Pair Trading with Ideanomics and Deere

The main advantage of trading using opposite Ideanomics and Deere positions is that it hedges away some unsystematic risk. Because of two separate transactions, even if Ideanomics position performs unexpectedly, Deere can make up some of the losses. Pair trading also minimizes risk from directional movements in the market. For example, if an entire industry or sector drops because of unexpected headlines, the short position in Deere will offset losses from the drop in Deere's long position.

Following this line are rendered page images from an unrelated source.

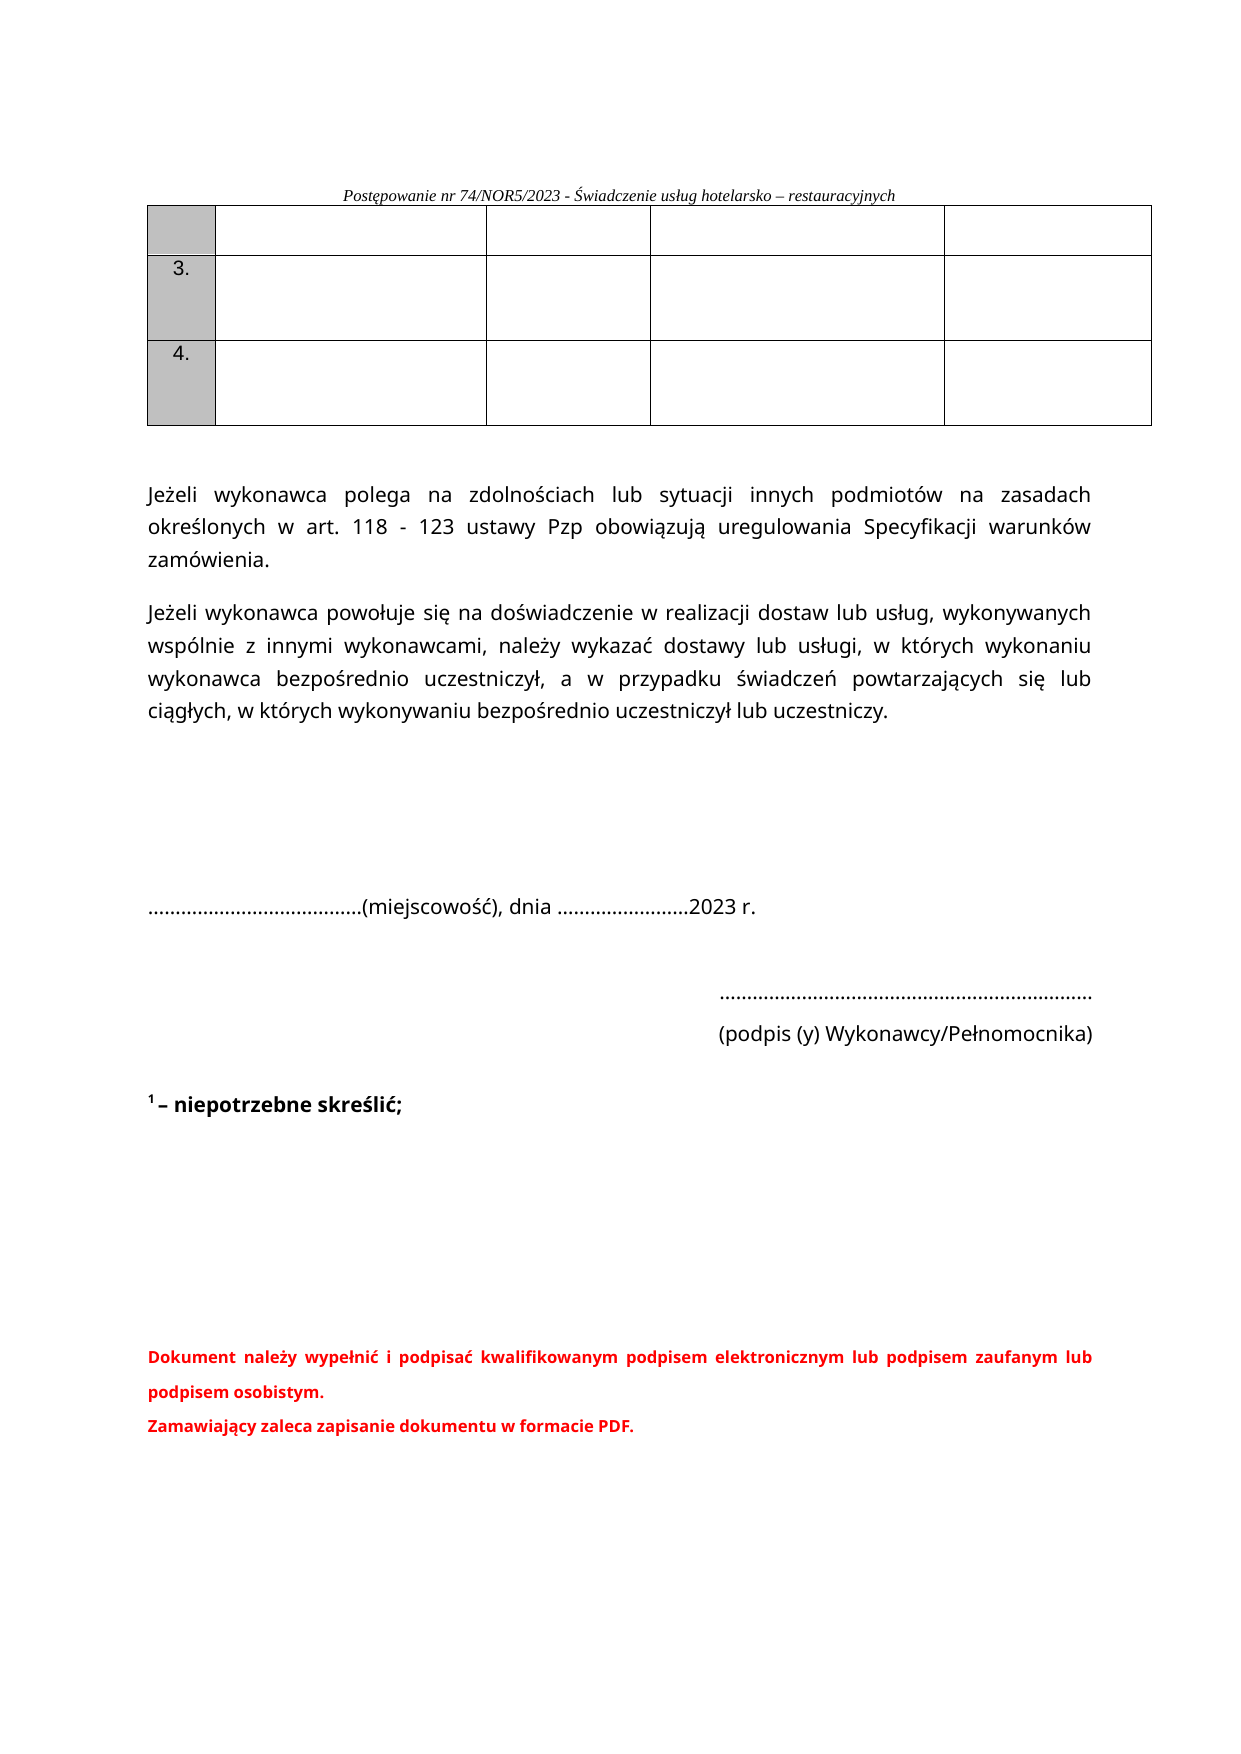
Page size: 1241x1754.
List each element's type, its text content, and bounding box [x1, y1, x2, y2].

text …………………………………(miejscowość), dnia ……………………2023 r. [148, 892, 1093, 921]
table_cell [487, 256, 650, 340]
text Dokument należy wypełnić i podpisać kwalifikowanym podpisem elektronicznym lub podpisem zaufanym lub podpisem osobistym. [148, 1346, 1093, 1403]
table_cell [945, 256, 1151, 340]
text ……………………………………..…………………… [148, 977, 1093, 1005]
table_cell [651, 341, 944, 425]
table_cell [148, 341, 215, 425]
text 1 – niepotrzebne skreślić; [148, 1091, 1093, 1119]
text Jeżeli wykonawca polega na zdolnościach lub sytuacji innych podmiotów na zasadach określonych w art. 118 - 123 ustawy Pzp obowiązują uregulowania Specyfikacji warunków zamówienia. [148, 480, 1093, 573]
table_cell [651, 206, 944, 254]
table_cell [945, 341, 1151, 425]
text Jeżeli wykonawca powołuje się na doświadczenie w realizacji dostaw lub usług, wykonywanych wspólnie z innymi wykonawcami, należy wykazać dostawy lub usługi, w których wykonaniu wykonawca bezpośrednio uczestniczył, a w przypadku świadczeń powtarzających się lub ciągłych, w których wykonywaniu bezpośrednio uczestniczył lub uczestniczy. [148, 598, 1093, 725]
table_cell [148, 206, 215, 254]
table_cell [487, 206, 650, 254]
table_cell [216, 206, 486, 254]
text Zamawiający zaleca zapisanie dokumentu w formacie PDF. [148, 1414, 1093, 1437]
table_cell [945, 206, 1151, 254]
table_cell [148, 256, 215, 340]
table_cell [216, 256, 486, 340]
text (podpis (y) Wykonawcy/Pełnomocnika) [148, 1019, 1093, 1048]
table_cell [651, 256, 944, 340]
table_cell [216, 341, 486, 425]
table_cell [487, 341, 650, 425]
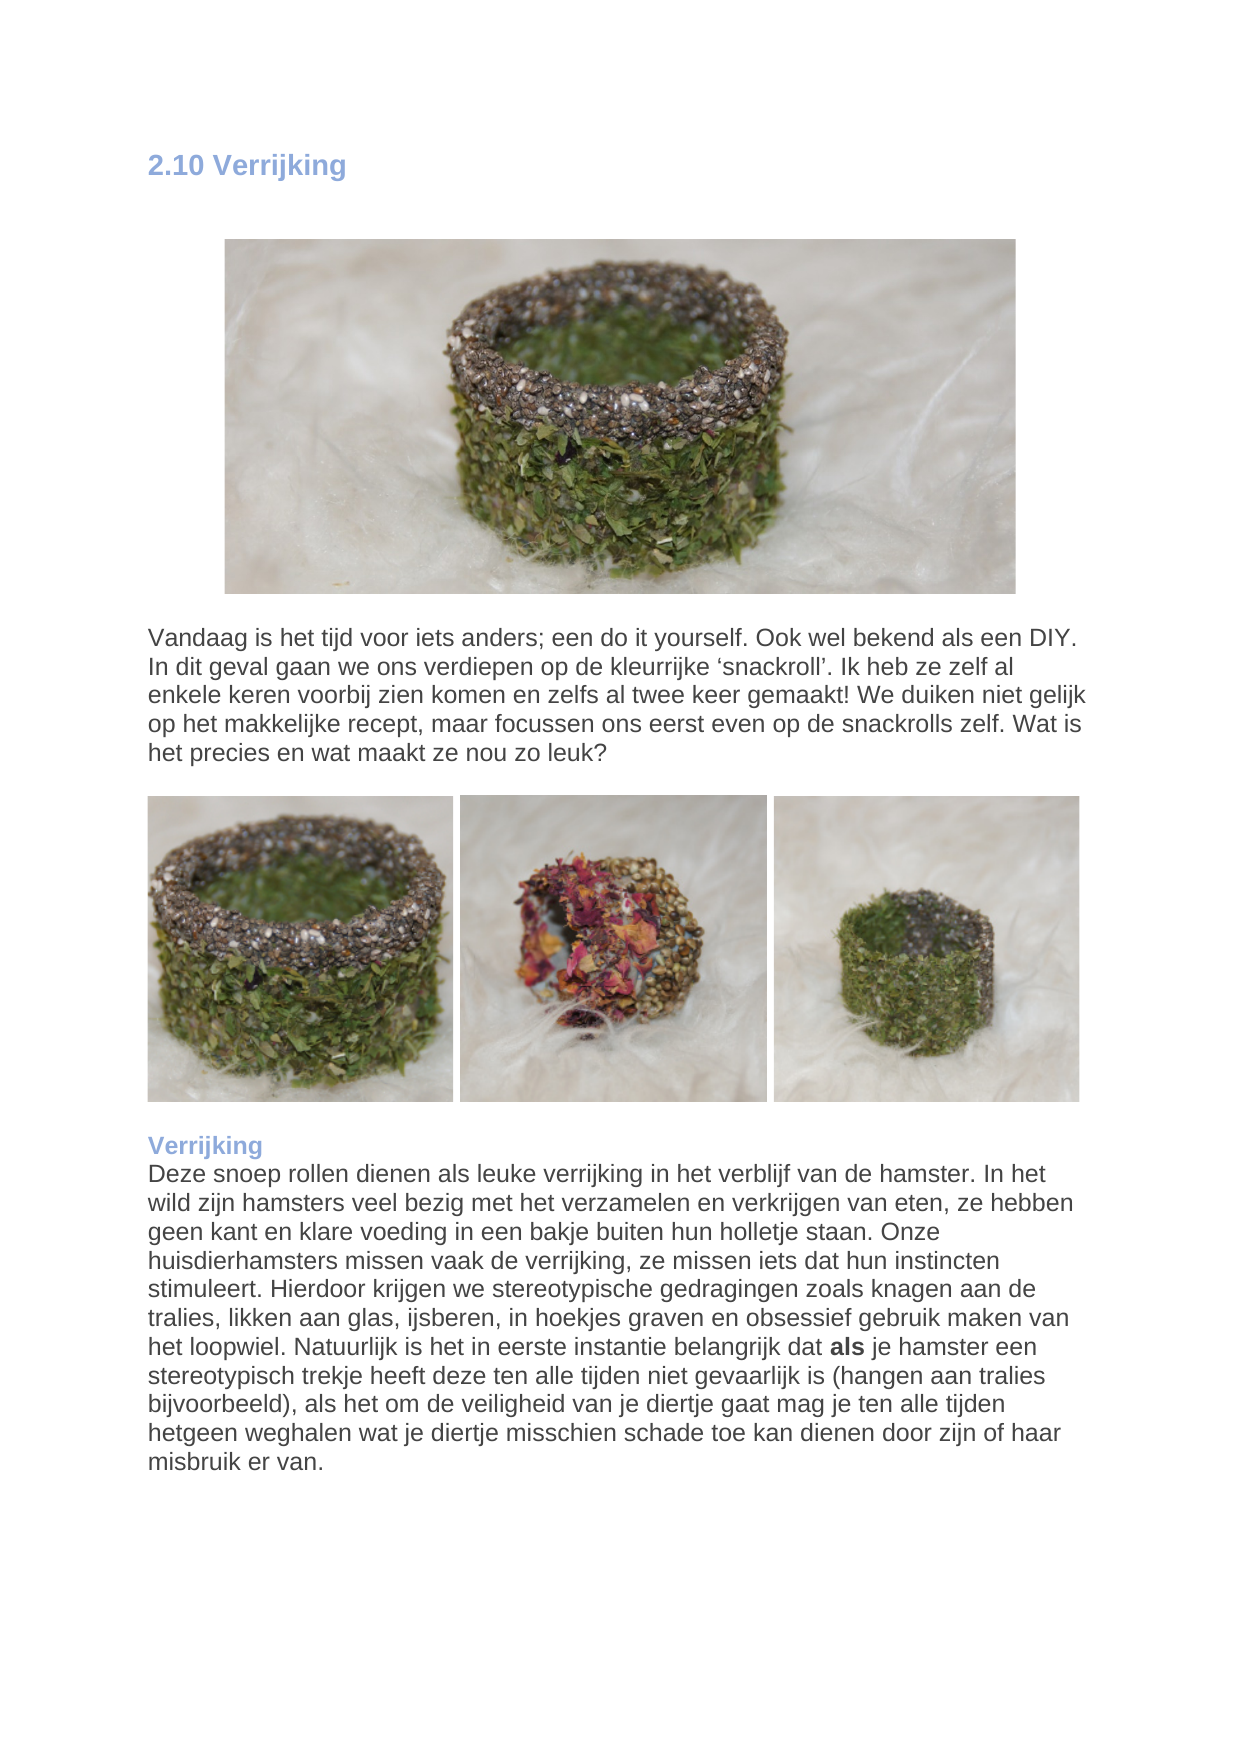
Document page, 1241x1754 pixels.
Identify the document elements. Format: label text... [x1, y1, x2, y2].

The idea behind Ideanomics and Deere Company pairs trading is to make the combined position market-neutral, meaning the overall market's direction will not affect its win or loss (or potential downside or upside). This can be achieved by designing a pairs trade with two highly correlated stocks or equities that operate in a similar space or sector, making it possible to obtain profits through simple and relatively low-risk investment.
Check out your portfolio center.
Note that this page's information should be used as a complementary analysis to find the right mix of equity instruments to add to your existing portfolios or create a brand new portfolio. You can also try the Options Analysis module to analyze and evaluate options and option chains as a potential hedge for your portfolios.